I have been here long enough that some will recognize
that I am not china or korea, but just kesho! -- a nickname that seems to stick from our adventures at Meru. But my real goal is to become familiar enough so the vendors know just how I like my passion fruit, like the wordless exchange that exists between the coffee shop regular and the barista. I like it sweet. I like it juicy and not too seedy... like Doug's ex-wives used to say.

Outside of the market setting, having no worries about what the next day has to bring is an attitude that seems to affect many young men. They are interested in making a quick buck. They're excited about the catch of the day, and they would blow off long-term contractual commitments to accept a one-time gig.
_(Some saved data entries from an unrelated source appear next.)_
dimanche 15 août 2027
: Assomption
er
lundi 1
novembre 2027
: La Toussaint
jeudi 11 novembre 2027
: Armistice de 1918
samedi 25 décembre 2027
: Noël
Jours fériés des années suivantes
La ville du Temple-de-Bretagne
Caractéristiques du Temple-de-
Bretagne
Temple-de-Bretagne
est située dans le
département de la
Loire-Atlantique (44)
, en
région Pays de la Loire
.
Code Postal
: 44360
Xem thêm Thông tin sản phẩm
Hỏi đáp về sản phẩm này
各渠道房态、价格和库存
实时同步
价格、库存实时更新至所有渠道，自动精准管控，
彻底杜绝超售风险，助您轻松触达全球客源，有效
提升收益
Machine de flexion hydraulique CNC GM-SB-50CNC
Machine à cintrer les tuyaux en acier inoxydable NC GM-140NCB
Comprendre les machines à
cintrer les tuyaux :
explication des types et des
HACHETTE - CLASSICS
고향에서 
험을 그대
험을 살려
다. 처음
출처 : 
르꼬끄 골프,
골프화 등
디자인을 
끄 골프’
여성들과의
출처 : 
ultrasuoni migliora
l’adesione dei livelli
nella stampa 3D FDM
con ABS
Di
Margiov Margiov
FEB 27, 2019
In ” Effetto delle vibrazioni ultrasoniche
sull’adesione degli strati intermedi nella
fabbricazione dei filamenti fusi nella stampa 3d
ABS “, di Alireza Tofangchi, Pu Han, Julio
Not my observations, but our friend Malise's, who has been living here for over two years in a town where everyone knows everybody else and the directions to our house are communicated through neighborhood nicknames (the UN mama, as they all call our host mother).

Be free.
We poked our heads through the gates to look up at a secret mansion on top of a hill off the dirt road behind our house. Would you like to come in? says the brother at the gate. We nod, and step inside to admire the beautiful mosaic tile floors that lead up to the manicured front porch. A mtoto/boy comes home, and we agree he is the chubbiest little Tanzanian we have ever seen. We are sent home with brochures for safaris in the Serengeti.


Be free.
Pili-Pili, in his Christmas toe-socks and sandals, tells me those words as he opens another beer for himself. We sit in silence for a moment, enjoying the refreshing taste of an afternoon beer the day after I landed in Arusha. I shuffled my feet behind the plastic chair so the hen and her chicks could pass through, and breathed in the smoky scent of meat on the grill. The sun beamed down on the tin roof tiles but our corner remained cool.